A lot of this depends on what your typical size is, and while a lot of Japanese clothing tends to be on the smaller side, there are people of all sizes in Japan, so even if you have to look harder, there should be something there for you. I’m usually a S or M in Canada, but in Japan I was almost always a M or L. I like my sleeves and pant legs a bit on the longer side, and I found that with sizes from Japan, the sleeves fit, but weren’t as long as I generally prefer. I also found that shorts were very short.
If you have big feet plan on packing a decent collection of shoes. I’m a size 8 in Canadian / US sizes, and I often had a hard time finding shoes that I thought fit comfortably. Not to mention I always had to look in the L or LL sections of the shoe stores, which can be a bit disheartening when it’s not something you’re used to.
Take a look at the average temperatures for where you’re going in Japan. I lived in Nagoya, which is pretty central, and I found that summers were very hot and humid, but winters weren’t too cold. It rarely went below zero degrees.
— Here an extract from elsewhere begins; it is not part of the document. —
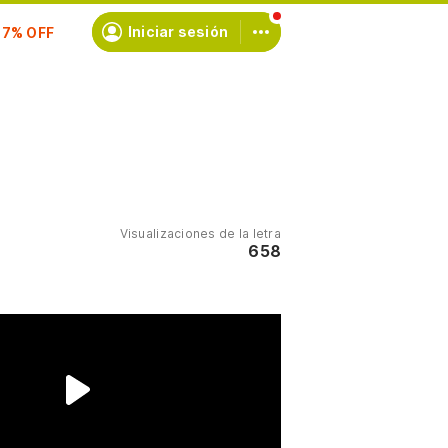
scríbete
Iniciar sesión
Visualizaciones de la letra
658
The heating, air conditioning, and insulation situation in Japan isn’t very good, unless you’re in a public area (like a mall), so keep that in mind when you’re choosing your wardrobe!
Comforts from Home
Whether you’ve been to Japan before or not, your first little while there is always filled with new adventures and experiences. It’s no small task to pack up your life, and move to a completely new country and culture, so don’t be hard on yourself if you find that you’re missing a few things from back home.
Bringing a couple of items to get you through the adjustment phase is always a good idea. Snacks rank high on the list, especially if you don’t speak Japanese and aren’t too keen on trying things with questionable pictures on the packaging.
My good friend Nelske also had the opportunity to live and work in Japan, so I asked her what she would bring. One of her suggestions was a book or magazine in your native language, which is a great idea. When you’re surrounded by a language that’s not your own, it tends to get a bit exhausting. Having something to read in the language that you’re most comfortable in can really help you to relax. In the same vein, if you’re a musician or an artist, bringing something that will help you with that outlet can make your transition a lot easier.
One of the first big things I bought in Japan was a digital piano, because it was important to me. I brought my books so that I could play, and sometimes, especially around Christmas, I found it really calming to have something like that to go to. Just because you’re starting a new life, doesn’t mean you have to give up all the things you liked from your old one!
Omiyage is Japanese for souvenir, and souvenir giving is a big thing in Japan. If you’re joining a company in Japan, it’s a good idea to bring a little something from home to share with your new co-workers or boss. Food is by far the number one souvenir given and received. Don’t feel like you have to go too over the top when you’re bringing it from a foreign country. I brought maple cookies from Canada with me, and they were always a bit hit.
So there you have it; a guide to what I would recommend bringing to Japan. One last thing to remember is that you’ll accumulate a lot of things living in Japan, so whatever you bring over, you’ll likely have twice as much to bring back.
What are your must have items for moving overseas?